Durante le indagini volte a comprendere come si diffonde la malattia, la professoressa Paul in collaborazione con un team di ricerca dell’Università della Florida ha scoperto che alcuni frammenti di grande corallo stellato (Montastraea cavernosa) sviluppavano rapidamente le caratteristiche lesioni di SCTLD e morivano, mentre altri non si ammalavano affatto. Ciò ha portato il team a raccogliere alcuni campioni per identificare quali microrganismi proteggessero questi frammenti dalla malattia.

Dal momento che l’unico trattamento che sembra avere effetto contro la malattia è l’antibiotico ad ampio spettro amoxicillina, che rischia di promuovere fenomeni di antibiotico-resistenza, il team ha preso in esame la totalità di batteri non patogeni che erano presenti sui campioni di corallo, testando in primo luogo le proprietà di oltre 222 ceppi batterici isolati.

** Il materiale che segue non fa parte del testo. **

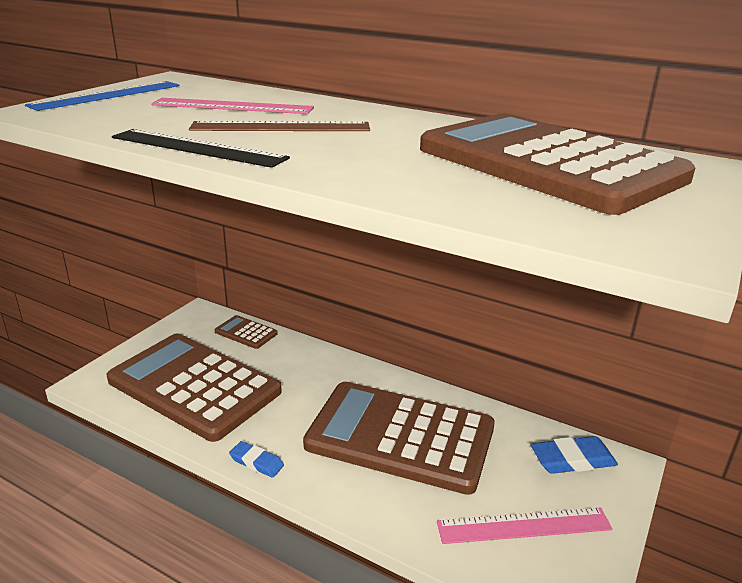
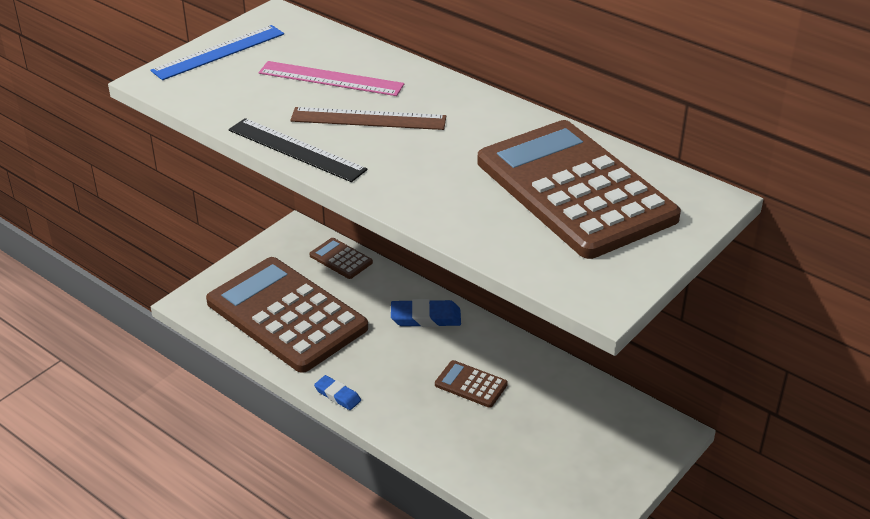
camera: 10 degrees right, 10 degrees up
(400, 437) = (471, 384): brown calculator -> brown calculator, size x0.40
(524, 526) = (556, 474): pink ruler -> none
(572, 460) = (624, 422): blue eraser -> blue eraser (425, 318)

Di questi, 83 hanno mostrato una certa attività antimicrobica, ma uno in particolare – chiamato McH1-7 – spiccava per questa sua capacità.

Il team ha quindi condotto analisi chimiche e genetiche per scoprire i composti alla base delle proprietà antimicrobiche di McH1-7 e i geni alla base della produzione di tali composti. Infine, i ricercatori hanno testato McH1-7 con frammenti vivi di grande corallo stellato in una serie di prove di laboratorio, che hanno fornito la prova decisiva: McH1-7 ha fermato o rallentato la progressione della malattia nel 68,2% dei 22 frammenti di corallo infetti e, cosa ancora più notevole, ha impedito alla malattia di diffondersi in tutti i 12 esperimenti di trasmissione, cosa che gli antibiotici non sono in grado di fare.

Attualmente, il metodo principale per praticare questo tipo di trattamento probiotico consiste nell’avvolgere il corallo in un sacchetto, in modo da creare una sorta di mini acquario e quindi inserire i batteri utili. Cosa ancora più importante, ha sottolineato Paul, sarà vedere se il ceppo batterico isolato può avere gli stessi effetti curativi e profilattici su altre specie di corallo. “Il potenziale appena identificato per aiutare i coralli in difficoltà della Florida, senza il pericolo di generare inavvertitamente batteri resistenti agli antibiotici, rappresenta una buona notizia – ha aggiunto l’esperta – . Tra l'acidificazione degli oceani, lo sbiancamento dei coralli, l'inquinamento e le malattie, dobbiamo fare tutto il possibile per aiutarli a non scomparire”.